**Schriftliche Aufgabe A**
Nenne alle Berufs- und Tätigkeitsbezeichnungen, die der Textabschnitt über Klaus Bernbacher in dem Satz aufzählt, der mit „das alles ist Bernbacher gewesen“ endet.

**Textabschnitt**
<<<<
Dirigent, Musikredakteur, Vorsitzender, Gründer, Organisator
und schließlich Politiker das alles ist Bernbacher
gewesen. Und doch beschreiben alle diese Berufs- und Tätigkeitsbezeichnungen
nicht die Persönlichkeit Klaus Bernbachers. Vor dem in unseren
Zeiten so geschätzten Funktionär schützten
Bernbacher Temperament, Engagement, kreative Fantasie. Seine Wutausbrüche
waren (und sind?) gefürchtet und inzwischen sozusagen berühmt.
Sie dienten aber in der Regel nur der Sache, um die es gerade ging.
Er streitet gern, diskutiert leidenschaftlich, setzt sich rückhaltlos
für alles ein, was er für wichtig erkannt hat. Seine Heftigkeit
wird gemildert durch Humor, sanften Spott und durch die sinnliche
Freude an guter Musik und noch besserem Wein. Und so könnte
man nach einem halben Jahrhundert rastlosen Engagements für
die Musik und das Musikleben doch noch die passende Berufsbezeichnung
für Klaus Bernbacher finden. Er war und ist die Unruhe für
das deutsche Musikleben der Jahre zwischen 1951 und nunmehr 2001:
Prof. unruh. Klaus Bernbacher den Professorentitel trägt
er ohnehin schon.
Klaus Bernbacher und seine Mitstreiter in der Musik, zu denen
sich in aller Bescheidenheit auch die neue musikzeitung gesellen
möchte, haben für den Aufbau des deutschen Musiklebens
nach dem Krieg große, in vielen Fällen sogar entscheidende
Verdienste erworben. Die Leistung basierte primär auf der Erkenntnis,
dass ohne eine gezielte, intensive Jugend-und Nachwuchsarbeit ein
lebendiges Musikleben mittelfristig zum Untergang verurteilt ist.
>>>>
Datensätze aus einer Datensammlung:
<<<<
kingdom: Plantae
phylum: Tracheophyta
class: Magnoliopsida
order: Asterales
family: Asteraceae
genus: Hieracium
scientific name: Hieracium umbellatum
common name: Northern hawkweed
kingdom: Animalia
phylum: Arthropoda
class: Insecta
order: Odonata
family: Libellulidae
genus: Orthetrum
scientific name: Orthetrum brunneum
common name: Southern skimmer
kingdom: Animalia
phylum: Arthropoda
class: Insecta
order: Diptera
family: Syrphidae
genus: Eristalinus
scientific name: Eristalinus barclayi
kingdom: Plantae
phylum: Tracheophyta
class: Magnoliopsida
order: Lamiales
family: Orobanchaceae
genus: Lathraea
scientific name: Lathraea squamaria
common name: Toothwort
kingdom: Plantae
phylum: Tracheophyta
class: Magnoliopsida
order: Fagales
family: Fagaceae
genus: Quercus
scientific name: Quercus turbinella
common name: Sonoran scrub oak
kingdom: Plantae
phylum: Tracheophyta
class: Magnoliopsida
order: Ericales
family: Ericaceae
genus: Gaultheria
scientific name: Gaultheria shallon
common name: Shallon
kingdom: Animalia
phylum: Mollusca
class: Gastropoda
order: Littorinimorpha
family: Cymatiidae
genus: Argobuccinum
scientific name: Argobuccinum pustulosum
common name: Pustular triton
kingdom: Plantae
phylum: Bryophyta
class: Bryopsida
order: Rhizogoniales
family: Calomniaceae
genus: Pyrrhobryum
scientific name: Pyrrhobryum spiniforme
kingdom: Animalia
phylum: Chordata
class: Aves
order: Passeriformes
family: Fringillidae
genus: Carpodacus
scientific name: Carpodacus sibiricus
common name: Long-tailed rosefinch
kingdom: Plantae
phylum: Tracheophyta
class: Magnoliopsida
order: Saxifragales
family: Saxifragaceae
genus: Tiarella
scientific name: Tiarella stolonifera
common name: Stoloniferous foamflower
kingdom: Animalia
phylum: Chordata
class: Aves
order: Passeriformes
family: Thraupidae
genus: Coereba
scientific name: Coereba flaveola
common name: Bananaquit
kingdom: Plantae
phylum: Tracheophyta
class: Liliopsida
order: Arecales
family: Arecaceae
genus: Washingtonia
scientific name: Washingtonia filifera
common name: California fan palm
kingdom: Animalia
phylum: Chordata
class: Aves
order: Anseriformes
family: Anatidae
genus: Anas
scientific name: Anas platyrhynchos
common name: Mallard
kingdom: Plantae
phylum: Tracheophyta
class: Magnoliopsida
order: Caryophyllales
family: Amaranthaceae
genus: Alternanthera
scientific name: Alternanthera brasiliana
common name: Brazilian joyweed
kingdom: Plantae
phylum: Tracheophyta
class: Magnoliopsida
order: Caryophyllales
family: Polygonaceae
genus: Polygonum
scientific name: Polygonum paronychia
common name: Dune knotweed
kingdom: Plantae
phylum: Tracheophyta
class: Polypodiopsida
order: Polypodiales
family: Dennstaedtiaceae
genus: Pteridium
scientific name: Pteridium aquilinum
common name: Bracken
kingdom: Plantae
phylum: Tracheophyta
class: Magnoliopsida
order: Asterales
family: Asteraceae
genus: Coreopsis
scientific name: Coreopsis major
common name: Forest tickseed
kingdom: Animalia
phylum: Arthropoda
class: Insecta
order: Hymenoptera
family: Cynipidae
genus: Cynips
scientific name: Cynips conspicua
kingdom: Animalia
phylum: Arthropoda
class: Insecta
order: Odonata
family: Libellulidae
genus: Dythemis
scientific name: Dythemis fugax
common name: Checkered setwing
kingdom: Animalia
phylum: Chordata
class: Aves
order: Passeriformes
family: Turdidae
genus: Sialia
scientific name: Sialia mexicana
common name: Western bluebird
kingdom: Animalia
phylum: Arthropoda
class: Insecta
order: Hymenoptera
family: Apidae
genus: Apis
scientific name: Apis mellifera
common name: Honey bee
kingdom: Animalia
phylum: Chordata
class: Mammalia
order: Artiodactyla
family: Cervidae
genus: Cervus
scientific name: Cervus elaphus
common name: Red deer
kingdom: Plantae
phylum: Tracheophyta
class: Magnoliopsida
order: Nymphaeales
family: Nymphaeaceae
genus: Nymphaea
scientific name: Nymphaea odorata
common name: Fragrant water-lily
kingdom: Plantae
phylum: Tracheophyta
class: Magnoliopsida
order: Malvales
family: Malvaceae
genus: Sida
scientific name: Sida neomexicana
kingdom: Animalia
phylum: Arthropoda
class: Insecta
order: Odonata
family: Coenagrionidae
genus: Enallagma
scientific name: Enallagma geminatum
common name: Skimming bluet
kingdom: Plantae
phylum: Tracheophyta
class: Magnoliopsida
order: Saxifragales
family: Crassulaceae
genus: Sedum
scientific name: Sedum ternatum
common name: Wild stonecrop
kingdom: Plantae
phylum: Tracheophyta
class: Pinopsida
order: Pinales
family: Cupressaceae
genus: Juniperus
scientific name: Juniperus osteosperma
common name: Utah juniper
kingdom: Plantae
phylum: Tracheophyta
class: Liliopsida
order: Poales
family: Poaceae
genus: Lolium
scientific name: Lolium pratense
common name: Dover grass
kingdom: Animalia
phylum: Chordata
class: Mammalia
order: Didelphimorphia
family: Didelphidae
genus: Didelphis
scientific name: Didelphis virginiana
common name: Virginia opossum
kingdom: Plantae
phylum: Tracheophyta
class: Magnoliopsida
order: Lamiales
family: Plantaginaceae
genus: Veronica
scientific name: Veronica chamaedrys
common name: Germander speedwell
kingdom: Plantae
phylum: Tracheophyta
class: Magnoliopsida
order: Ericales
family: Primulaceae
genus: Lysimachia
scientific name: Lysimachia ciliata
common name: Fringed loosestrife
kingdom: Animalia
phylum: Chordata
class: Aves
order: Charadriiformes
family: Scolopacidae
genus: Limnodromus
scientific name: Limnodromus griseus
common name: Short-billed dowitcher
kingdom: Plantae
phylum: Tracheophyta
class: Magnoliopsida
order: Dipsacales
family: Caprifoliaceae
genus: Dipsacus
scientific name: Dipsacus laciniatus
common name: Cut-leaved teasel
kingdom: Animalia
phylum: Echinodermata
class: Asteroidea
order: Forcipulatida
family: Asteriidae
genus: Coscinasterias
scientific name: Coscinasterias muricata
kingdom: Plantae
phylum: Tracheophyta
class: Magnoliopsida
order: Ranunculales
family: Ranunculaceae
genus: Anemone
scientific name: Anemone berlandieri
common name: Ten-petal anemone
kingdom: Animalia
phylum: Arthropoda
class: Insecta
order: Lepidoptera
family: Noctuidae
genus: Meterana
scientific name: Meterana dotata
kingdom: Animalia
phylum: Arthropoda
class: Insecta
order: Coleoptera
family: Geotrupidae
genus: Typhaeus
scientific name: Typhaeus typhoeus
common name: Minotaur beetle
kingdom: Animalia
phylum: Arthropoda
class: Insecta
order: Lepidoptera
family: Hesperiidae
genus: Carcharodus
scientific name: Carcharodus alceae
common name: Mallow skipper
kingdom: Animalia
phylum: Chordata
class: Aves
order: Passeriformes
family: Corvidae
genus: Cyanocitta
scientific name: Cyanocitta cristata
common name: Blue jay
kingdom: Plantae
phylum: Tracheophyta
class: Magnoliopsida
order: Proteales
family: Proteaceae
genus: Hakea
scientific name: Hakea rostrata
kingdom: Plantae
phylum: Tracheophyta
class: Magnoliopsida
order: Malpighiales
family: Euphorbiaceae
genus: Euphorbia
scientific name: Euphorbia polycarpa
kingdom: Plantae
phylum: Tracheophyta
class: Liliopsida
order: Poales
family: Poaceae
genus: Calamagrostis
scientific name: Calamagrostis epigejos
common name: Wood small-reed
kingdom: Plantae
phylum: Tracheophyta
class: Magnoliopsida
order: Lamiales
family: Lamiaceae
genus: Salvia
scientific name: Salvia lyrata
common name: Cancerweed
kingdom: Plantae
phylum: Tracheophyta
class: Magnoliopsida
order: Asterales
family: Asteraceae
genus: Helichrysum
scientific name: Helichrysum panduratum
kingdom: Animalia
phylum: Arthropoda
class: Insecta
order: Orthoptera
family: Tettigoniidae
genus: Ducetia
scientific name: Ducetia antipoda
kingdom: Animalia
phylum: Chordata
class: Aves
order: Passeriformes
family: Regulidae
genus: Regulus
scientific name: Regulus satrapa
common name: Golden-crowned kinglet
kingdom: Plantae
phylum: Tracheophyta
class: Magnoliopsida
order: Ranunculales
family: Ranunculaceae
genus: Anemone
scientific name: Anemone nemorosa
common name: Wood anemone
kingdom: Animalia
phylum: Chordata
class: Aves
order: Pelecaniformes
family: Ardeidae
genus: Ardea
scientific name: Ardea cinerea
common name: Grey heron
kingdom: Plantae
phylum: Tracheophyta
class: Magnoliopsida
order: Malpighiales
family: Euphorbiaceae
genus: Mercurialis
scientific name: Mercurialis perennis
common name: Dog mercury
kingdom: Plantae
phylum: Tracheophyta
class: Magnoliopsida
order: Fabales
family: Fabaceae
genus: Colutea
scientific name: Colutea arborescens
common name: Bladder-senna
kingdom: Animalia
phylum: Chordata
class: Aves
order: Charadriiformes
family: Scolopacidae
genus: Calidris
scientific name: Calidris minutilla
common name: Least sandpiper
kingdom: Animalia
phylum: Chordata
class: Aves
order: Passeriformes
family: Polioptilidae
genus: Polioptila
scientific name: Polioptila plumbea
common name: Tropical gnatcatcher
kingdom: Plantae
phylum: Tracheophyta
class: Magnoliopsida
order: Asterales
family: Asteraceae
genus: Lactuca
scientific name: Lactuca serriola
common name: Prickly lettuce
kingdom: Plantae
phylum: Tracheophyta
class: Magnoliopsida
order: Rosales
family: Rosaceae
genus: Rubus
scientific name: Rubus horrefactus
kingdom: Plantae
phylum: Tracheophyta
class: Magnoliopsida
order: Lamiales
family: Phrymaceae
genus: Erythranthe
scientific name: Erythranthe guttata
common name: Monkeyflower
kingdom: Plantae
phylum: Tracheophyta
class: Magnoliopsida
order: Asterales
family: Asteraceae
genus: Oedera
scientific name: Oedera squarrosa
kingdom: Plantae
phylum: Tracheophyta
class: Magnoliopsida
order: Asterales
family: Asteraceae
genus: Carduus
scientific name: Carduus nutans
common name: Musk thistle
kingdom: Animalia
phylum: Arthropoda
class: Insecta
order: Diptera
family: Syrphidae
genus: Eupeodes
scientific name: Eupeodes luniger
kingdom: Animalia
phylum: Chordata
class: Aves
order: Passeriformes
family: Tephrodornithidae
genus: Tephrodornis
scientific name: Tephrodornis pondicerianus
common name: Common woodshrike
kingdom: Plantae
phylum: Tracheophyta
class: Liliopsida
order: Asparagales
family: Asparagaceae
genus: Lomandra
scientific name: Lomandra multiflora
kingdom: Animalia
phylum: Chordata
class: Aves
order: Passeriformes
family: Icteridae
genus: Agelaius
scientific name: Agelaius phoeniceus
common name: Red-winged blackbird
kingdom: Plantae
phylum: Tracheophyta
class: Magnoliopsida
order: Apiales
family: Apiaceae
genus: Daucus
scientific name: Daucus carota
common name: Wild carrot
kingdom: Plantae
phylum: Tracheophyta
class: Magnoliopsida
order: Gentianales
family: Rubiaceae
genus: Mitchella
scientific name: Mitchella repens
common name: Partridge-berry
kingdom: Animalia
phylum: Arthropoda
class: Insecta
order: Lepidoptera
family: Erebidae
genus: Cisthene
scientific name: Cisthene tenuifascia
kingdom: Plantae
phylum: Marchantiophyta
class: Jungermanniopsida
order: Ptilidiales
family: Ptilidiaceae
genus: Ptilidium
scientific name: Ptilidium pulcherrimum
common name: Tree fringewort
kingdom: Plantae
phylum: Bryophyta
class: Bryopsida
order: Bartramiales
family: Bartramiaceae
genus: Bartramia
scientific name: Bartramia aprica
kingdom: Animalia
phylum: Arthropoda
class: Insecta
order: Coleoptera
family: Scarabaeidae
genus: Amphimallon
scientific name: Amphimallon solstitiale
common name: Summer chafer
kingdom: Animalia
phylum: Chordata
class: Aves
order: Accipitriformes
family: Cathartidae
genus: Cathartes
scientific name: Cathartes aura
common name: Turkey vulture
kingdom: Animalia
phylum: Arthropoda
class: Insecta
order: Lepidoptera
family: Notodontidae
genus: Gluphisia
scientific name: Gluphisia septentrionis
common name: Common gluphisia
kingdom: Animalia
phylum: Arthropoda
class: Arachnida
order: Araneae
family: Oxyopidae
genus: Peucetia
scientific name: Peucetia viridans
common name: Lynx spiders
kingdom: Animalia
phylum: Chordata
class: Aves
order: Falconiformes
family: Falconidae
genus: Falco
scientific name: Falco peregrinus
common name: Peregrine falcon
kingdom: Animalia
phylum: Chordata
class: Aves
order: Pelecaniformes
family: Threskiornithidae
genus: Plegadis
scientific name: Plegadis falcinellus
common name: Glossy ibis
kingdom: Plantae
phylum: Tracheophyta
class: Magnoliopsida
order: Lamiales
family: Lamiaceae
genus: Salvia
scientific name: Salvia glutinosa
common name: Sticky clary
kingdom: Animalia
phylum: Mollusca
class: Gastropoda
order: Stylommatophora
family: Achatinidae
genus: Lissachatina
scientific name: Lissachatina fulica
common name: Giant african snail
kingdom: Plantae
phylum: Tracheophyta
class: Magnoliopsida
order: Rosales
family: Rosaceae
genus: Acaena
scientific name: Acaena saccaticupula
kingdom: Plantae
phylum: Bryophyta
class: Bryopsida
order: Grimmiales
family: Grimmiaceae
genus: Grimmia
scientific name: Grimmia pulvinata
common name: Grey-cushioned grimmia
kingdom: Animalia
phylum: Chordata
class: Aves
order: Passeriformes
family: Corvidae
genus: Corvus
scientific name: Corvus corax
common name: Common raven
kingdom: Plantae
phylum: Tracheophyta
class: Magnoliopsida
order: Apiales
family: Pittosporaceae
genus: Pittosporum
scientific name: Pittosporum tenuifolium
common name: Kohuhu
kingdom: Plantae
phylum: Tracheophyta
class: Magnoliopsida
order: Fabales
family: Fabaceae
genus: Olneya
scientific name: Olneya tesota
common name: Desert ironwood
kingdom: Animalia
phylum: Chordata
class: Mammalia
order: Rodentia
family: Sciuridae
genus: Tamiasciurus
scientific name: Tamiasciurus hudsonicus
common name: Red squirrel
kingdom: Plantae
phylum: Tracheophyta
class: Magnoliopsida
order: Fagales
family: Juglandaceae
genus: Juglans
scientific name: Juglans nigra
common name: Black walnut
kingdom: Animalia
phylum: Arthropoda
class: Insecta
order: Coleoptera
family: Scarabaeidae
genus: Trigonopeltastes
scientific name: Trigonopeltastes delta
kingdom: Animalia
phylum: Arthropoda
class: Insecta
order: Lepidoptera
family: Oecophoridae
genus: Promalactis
>>>>
**Schriftliche Aufgabe B**
Schreibe aus den Datensätzen die Zeilen unverändert ab, beginnend mit der Zeile, die „class: Arachnida“ enthält, und endend mit der Zeile, die „family: Oecophoridae“ enthält, beide eingeschlossen.

**Schriftliche Antwort A**
Dirigent, Musikredakteur, Vorsitzender, Gründer, Organisator, Politiker

**Schriftliche Antwort B**
class: Arachnida
order: Araneae
family: Oxyopidae
genus: Peucetia
scientific name: Peucetia viridans
common name: Lynx spiders
kingdom: Animalia
phylum: Chordata
class: Aves
order: Falconiformes
family: Falconidae
genus: Falco
scientific name: Falco peregrinus
common name: Peregrine falcon
kingdom: Animalia
phylum: Chordata
class: Aves
order: Pelecaniformes
family: Threskiornithidae
genus: Plegadis
scientific name: Plegadis falcinellus
common name: Glossy ibis
kingdom: Plantae
phylum: Tracheophyta
class: Magnoliopsida
order: Lamiales
family: Lamiaceae
genus: Salvia
scientific name: Salvia glutinosa
common name: Sticky clary
kingdom: Animalia
phylum: Mollusca
class: Gastropoda
order: Stylommatophora
family: Achatinidae
genus: Lissachatina
scientific name: Lissachatina fulica
common name: Giant african snail
kingdom: Plantae
phylum: Tracheophyta
class: Magnoliopsida
order: Rosales
family: Rosaceae
genus: Acaena
scientific name: Acaena saccaticupula
kingdom: Plantae
phylum: Bryophyta
class: Bryopsida
order: Grimmiales
family: Grimmiaceae
genus: Grimmia
scientific name: Grimmia pulvinata
common name: Grey-cushioned grimmia
kingdom: Animalia
phylum: Chordata
class: Aves
order: Passeriformes
family: Corvidae
genus: Corvus
scientific name: Corvus corax
common name: Common raven
kingdom: Plantae
phylum: Tracheophyta
class: Magnoliopsida
order: Apiales
family: Pittosporaceae
genus: Pittosporum
scientific name: Pittosporum tenuifolium
common name: Kohuhu
kingdom: Plantae
phylum: Tracheophyta
class: Magnoliopsida
order: Fabales
family: Fabaceae
genus: Olneya
scientific name: Olneya tesota
common name: Desert ironwood
kingdom: Animalia
phylum: Chordata
class: Mammalia
order: Rodentia
family: Sciuridae
genus: Tamiasciurus
scientific name: Tamiasciurus hudsonicus
common name: Red squirrel
kingdom: Plantae
phylum: Tracheophyta
class: Magnoliopsida
order: Fagales
family: Juglandaceae
genus: Juglans
scientific name: Juglans nigra
common name: Black walnut
kingdom: Animalia
phylum: Arthropoda
class: Insecta
order: Coleoptera
family: Scarabaeidae
genus: Trigonopeltastes
scientific name: Trigonopeltastes delta
kingdom: Animalia
phylum: Arthropoda
class: Insecta
order: Lepidoptera
family: Oecophoridae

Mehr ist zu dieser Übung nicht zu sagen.